The goal of opendatarte is to help connect to https://data.rte-france.com and access data from its different resources API.

This package is in development.

  • The authentication mechanism is rather stable. It won’t change a lot in the future.
  • The functions to call ressources may evolve to have cleaner R API and to be easy to maintain. It may change heavily in the future.

Installation

The package is not on CRAN yet. You can installed the development version from GitHub with:

  • using install-github.me service
source("https://install-github.me/cderv/opendatarte")
  • using remotes
  • using devtools
  • using pak
pak::pkg_install("cderv/opendatarte")

How to use

Create an application and register some API

This package is useful to connect to your application on https://data.rte-france.com. Connect to the website, create an account and add an application. You can follow the help on the website.

Once your application is created you’ll get a client_id and a secret_id. You will need them to connect to your application form R using this package.

Configure R client to authenticate

library(opendatarte)

The main fonction is datarte_auth(). The simplest way to use it is to configure your R session with some environment variable containing your secrets: RTE_API_CLIENT and RTE_API_SECRET.

To configure them you can use usethis::edit_r_environ().

You can also provide client_id and secret_id as argument directly.

datarte_auth(client_id = "xxxxxxxxxx", client_secret = "xxxxxxxxxxxxxx")

or even, for advanced use, an httr token object directly in the token argument

datarte_auth(token = "a-stored-token.rds")

All this will do the same: It will configure you current R session so that the package opendatarte knows the credentials. You can then use the API using this package without no further authentication step.

This package is also compatible with the cache mechanism from httr. You can set cache = TRUE so that token is saved to disk and will be reused in future sessions, and not just the current session.

If you want to use httr directly and not this package for accessing the data, you can

  • save the object to reuse it in httr

You can put it any calls from httr like this

httr::GET("https://httpbin.org/get", auth_rte)

The authentication will be handle to access the data

  • use the helper provided in this package. It will pass the token to the API correctly
datarte_auth()
httr::GET("https://httpbin.org/get", datarte_token())

Access data from the API using this package

There is some functions included in this package to be use with specific ressources. They aim at easing the use of the API by wrapping endpoints and query parameter.
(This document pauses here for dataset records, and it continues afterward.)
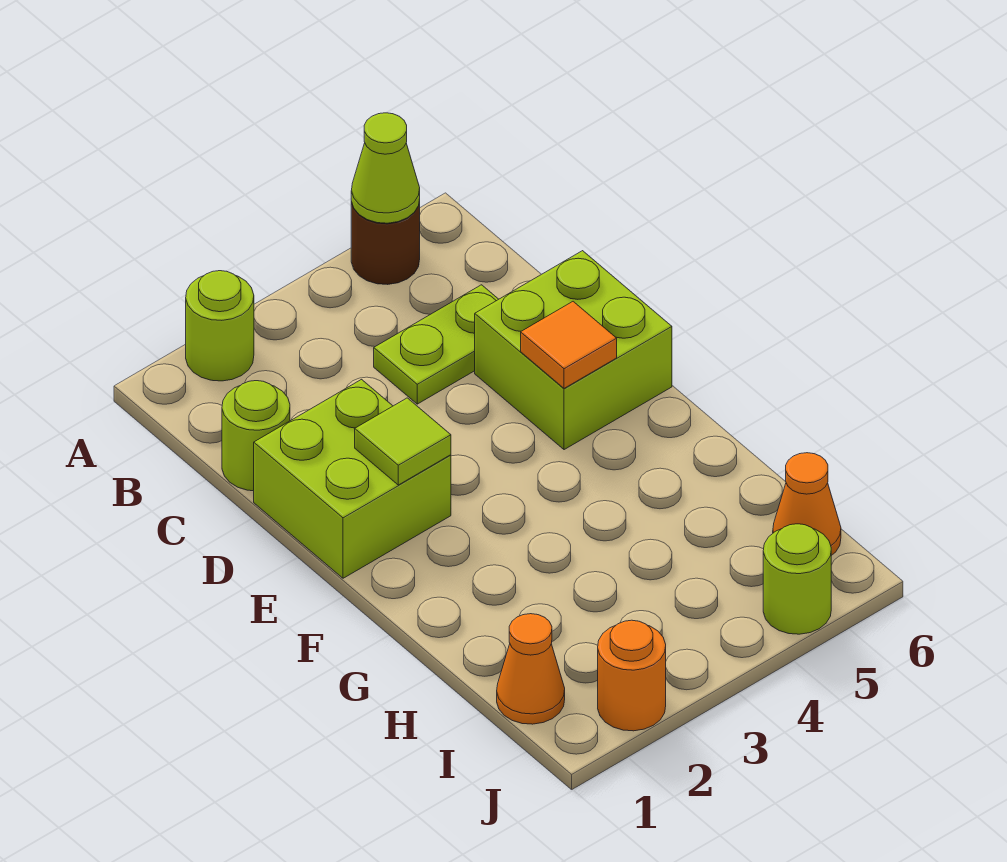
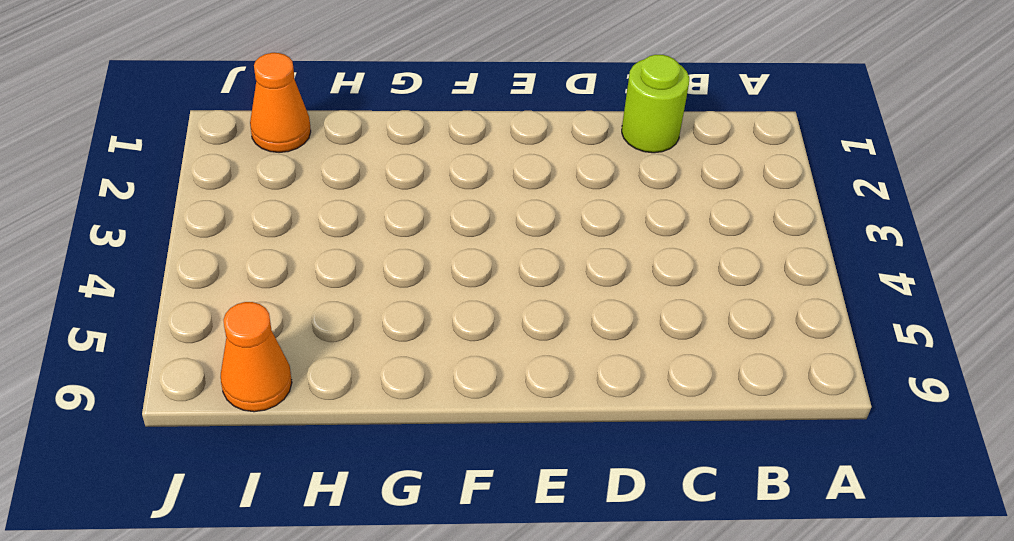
none -> lime 1x1 round brick [186,271,254,381]
none -> brown 1x1 round brick [351,200,420,285]
none -> lime 1x2 plate [374,285,499,404]

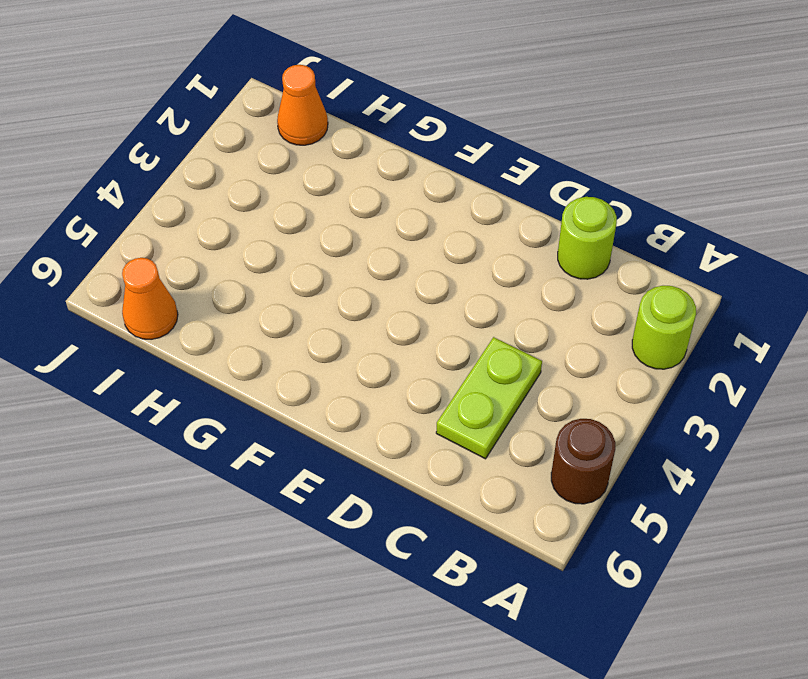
none -> lime 2x2 brick [254,380,451,578]
none -> lime 2x2 brick [475,251,672,450]
none -> orange 1x1 round brick [598,620,666,731]

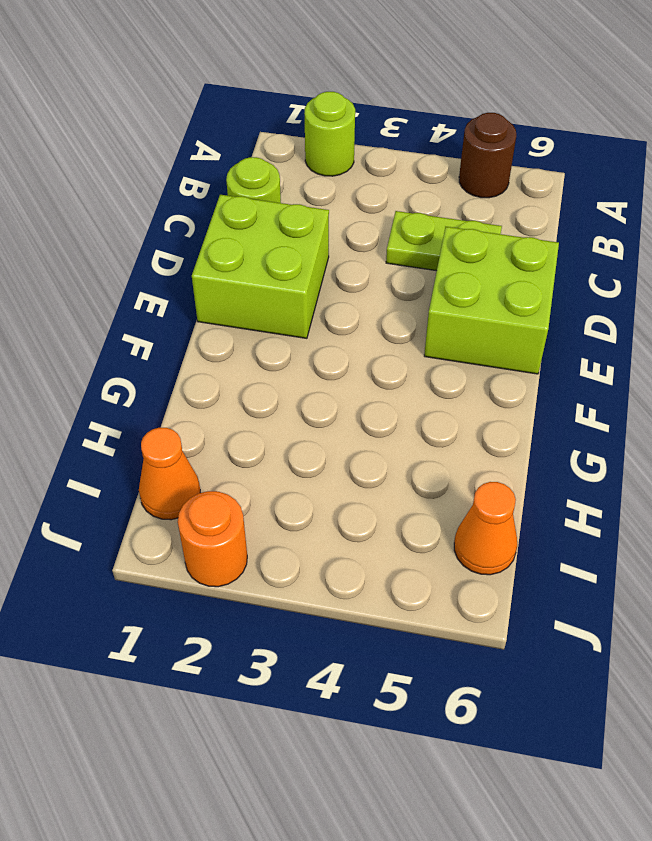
none -> lime 1x1 round brick [763,524,831,634]
none -> lime 1x1 cone [351,113,420,223]
none -> lime 1x1 tile [355,398,451,485]

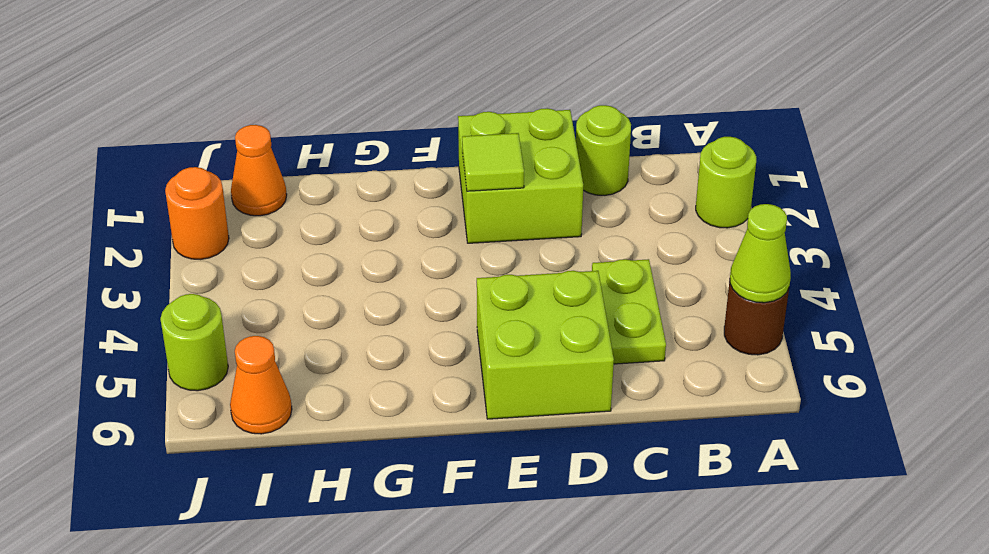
none -> orange 1x1 tile [521,302,617,388]

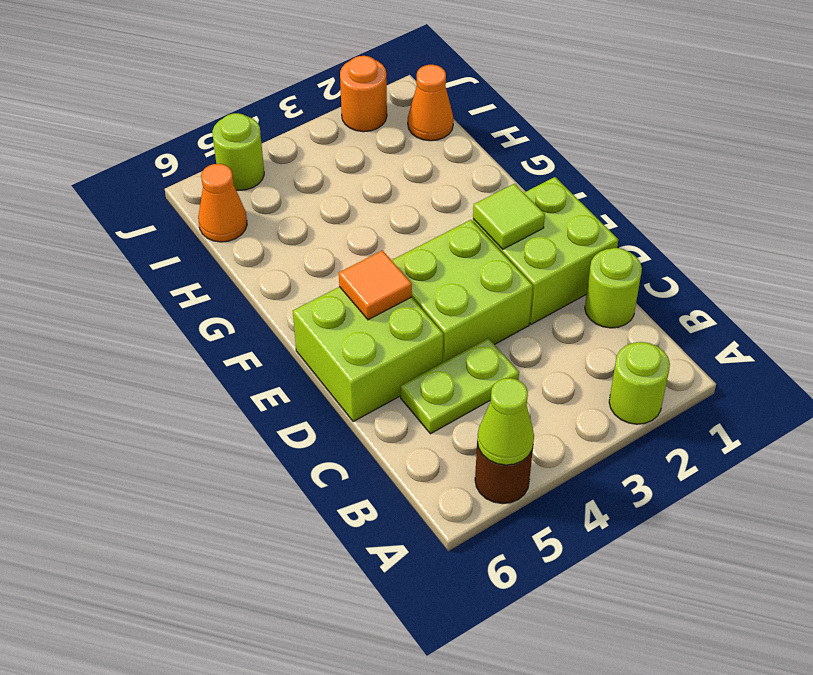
lime 2x2 brick [392,220,533,363] -> none

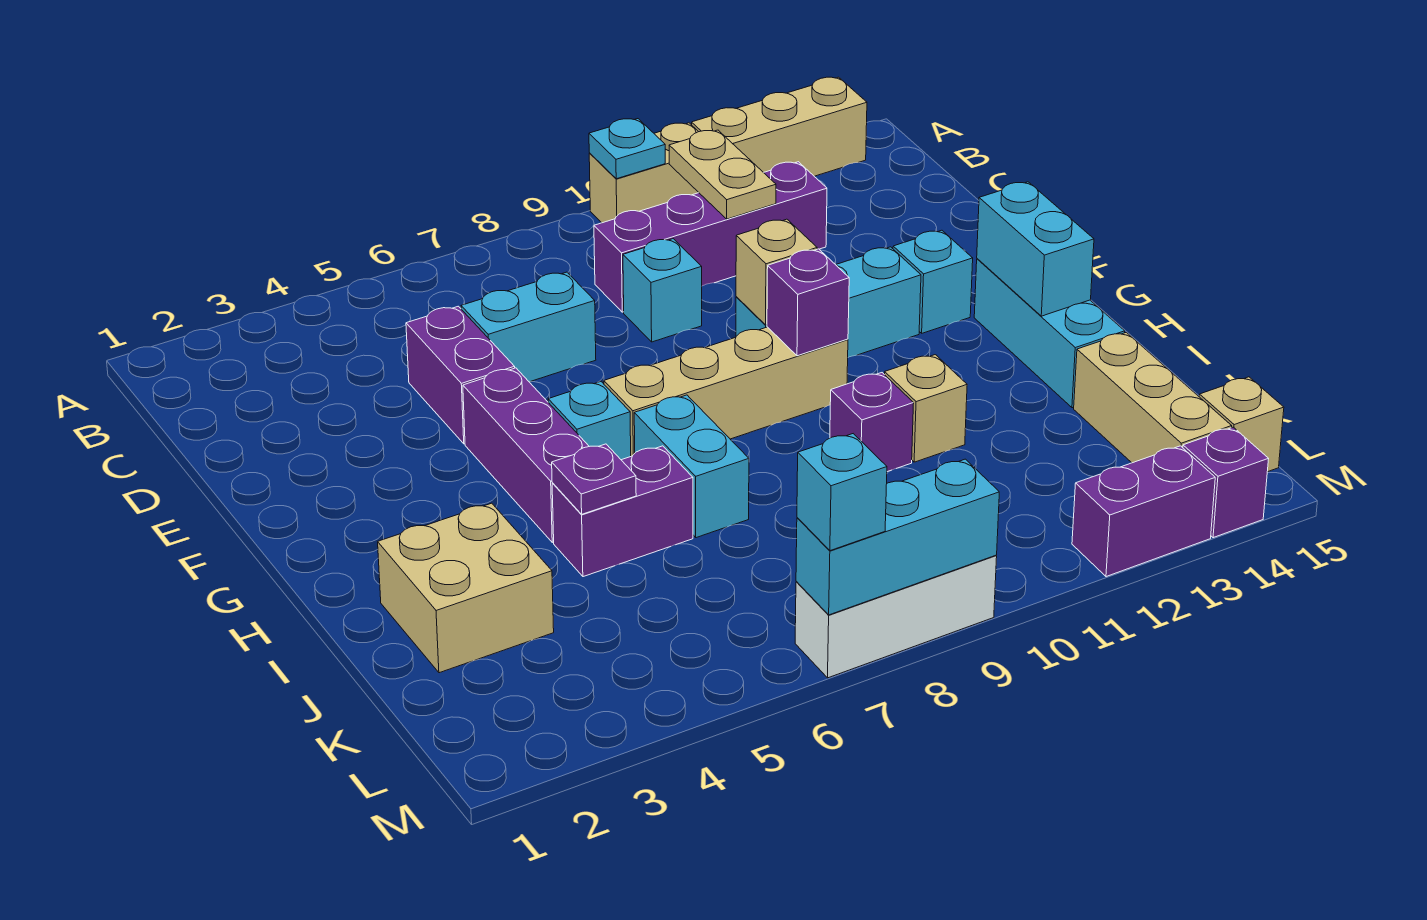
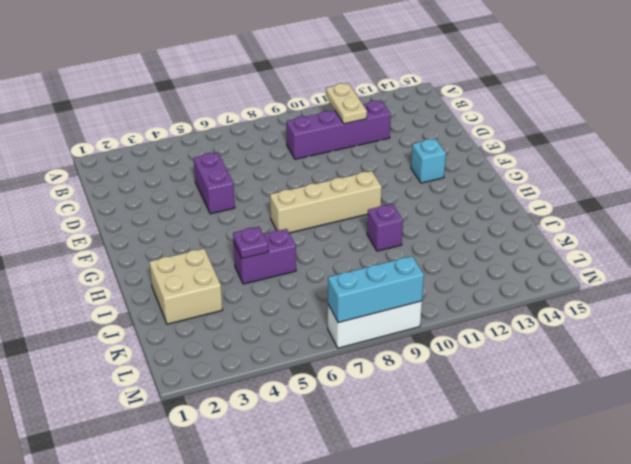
none -> tan 1x2 brick [589,123,699,223]
none -> tan 1x3 brick [692,77,867,176]
none -> cyan 1x2 brick [461,272,596,382]
none -> cyan 1x1 brick [623,239,702,342]

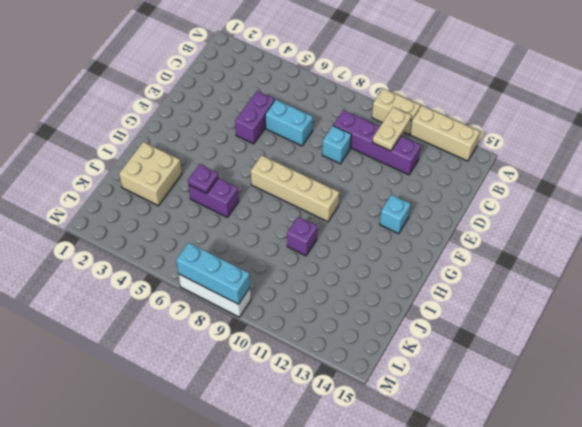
none -> purple 1x3 brick [463,368,589,542]
none -> cyan 1x3 brick [736,247,921,357]
none -> cyan 1x1 brick [548,382,631,460]
none -> cyan 1x3 brick [974,259,1125,408]

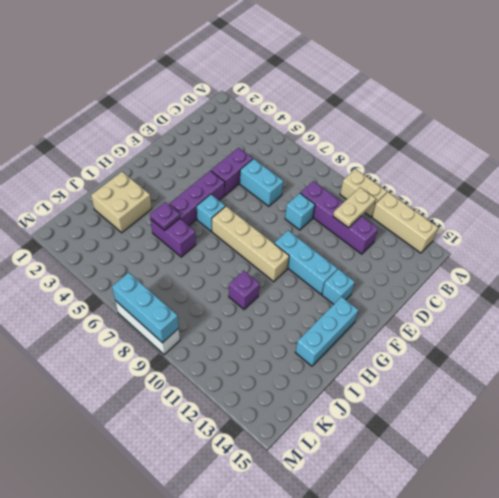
none -> cyan 1x2 brick [634,395,749,538]
none -> tan 1x1 brick [885,355,967,462]
none -> tan 1x3 brick [1074,332,1232,463]
none -> tan 1x1 brick [1199,377,1284,472]

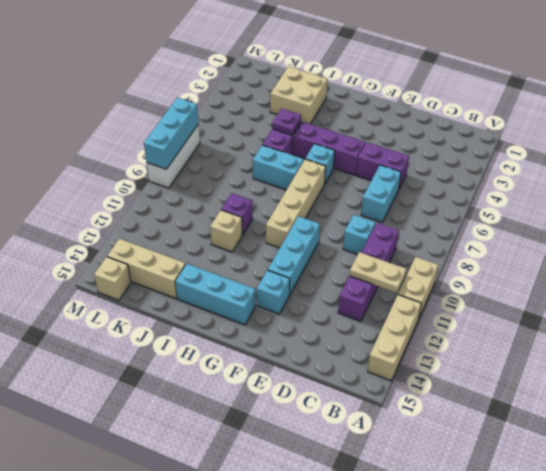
none -> purple 1x2 brick [1072,446,1215,577]
none -> purple 1x1 brick [1183,427,1268,538]
none -> cyan 1x1 plate [589,119,665,179]
none -> tan 1x1 brick [736,219,817,325]

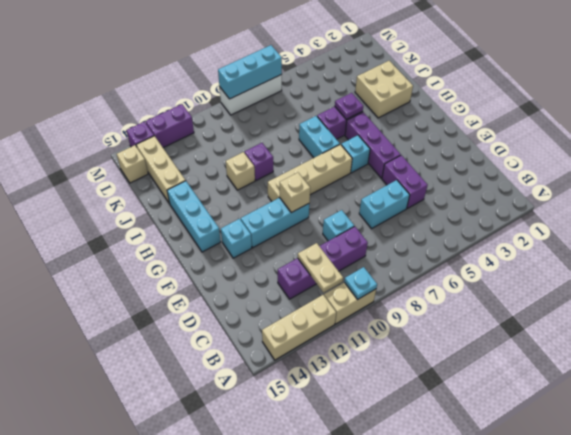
none -> purple 1x1 brick [767,249,849,356]
none -> cyan 1x2 brick [977,182,1094,316]
none -> cyan 1x1 brick [797,434,887,551]

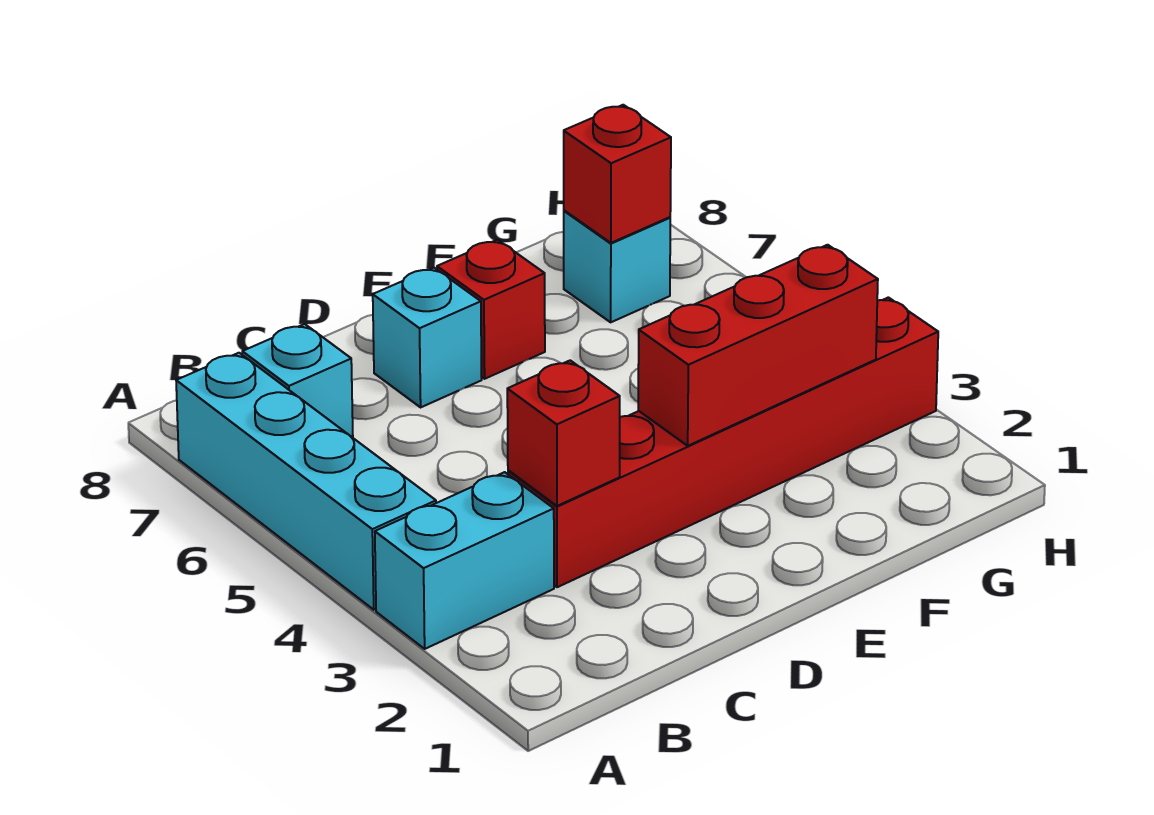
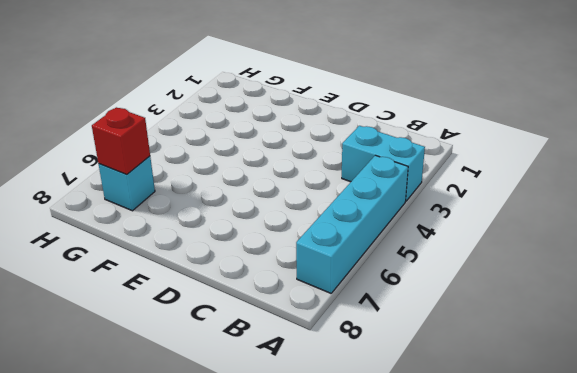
none -> cyan 1x1 brick [242,324,353,438]
none -> red 1x6 brick [508,297,938,587]

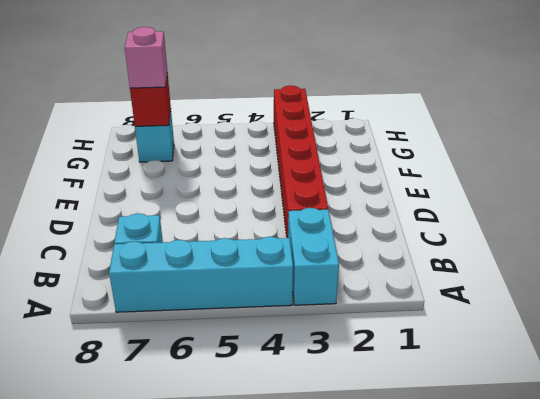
pink 1x1 brick [125,27,167,88] -> none
none -> cyan 1x1 brick [373,268,482,407]
none -> red 1x1 brick [437,240,545,379]

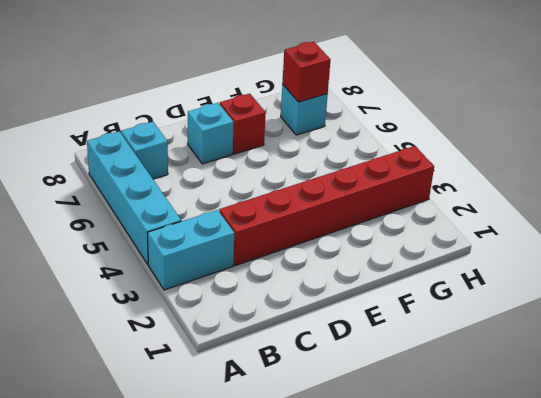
none -> red 1x1 brick [507,360,620,506]
none -> red 1x3 brick [638,245,878,446]

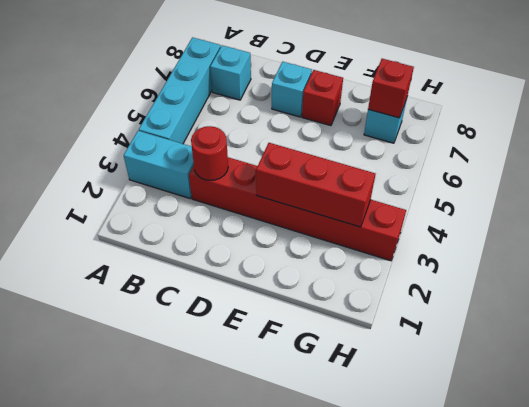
red 1x1 round brick [191,126,228,181] -> red 1x1 brick [507,360,620,506]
They are all built on the same following concepts

  • In an interactive session, if several types of data are available for the same ressource, it will ask the one you want to use
  • You can provide a ressource path directly
res <- RegistreAPI("ncc_less_100_mw")
  • By default, it will use the sandbox url (see api documentation for details). Use sandbox = FALSE if needed.
res <- RegistreAPI("ncc_less_100_mw", sandbox = FALSE)
  • It will refresh your token automatically if it has expired. You can prevent that using refresh = FALSE
res <- RegistreAPI("ncc_less_100_mw", refresh = FALSE)

The results are currently of the following structure. It is a list with 3 elements

  • res$content: The parsed json as a list
  • res$path: the ressource path from where are the data
  • res$response: The httr response object. Could be useful for advanced use.

About available resources

All the ressources are not yet available in this package. The way to expose all the ressource is not clear yet and this could evolved.

Available ressource are :

  • Unavailability Additional Information
  • Certified Capacities Registry

Advanced Usage: Getting more resources

All the function are built upon call_api that can be used with any resource path for the api documentation.

res <- call_api("unavailability_additional_information/v1/sandbox/transmission_network_unavailabilities")

Main advantage is that it will return the same type of objects are previous functions and know how to use authentication.

You can also use httr directly by using the token datarte_token() in the call to the API. You can also use any other request package, you can get the current access token with get_current_token(TRUE) to be used with any tool you prefere, according the API documentation

In the future

  • Add a mechanism to add more resources and update them
  • Add mechanism to connect also to https://opendata.reseaux-energies.fr
  • Add functions to get result as tibble and not just list from parsed json.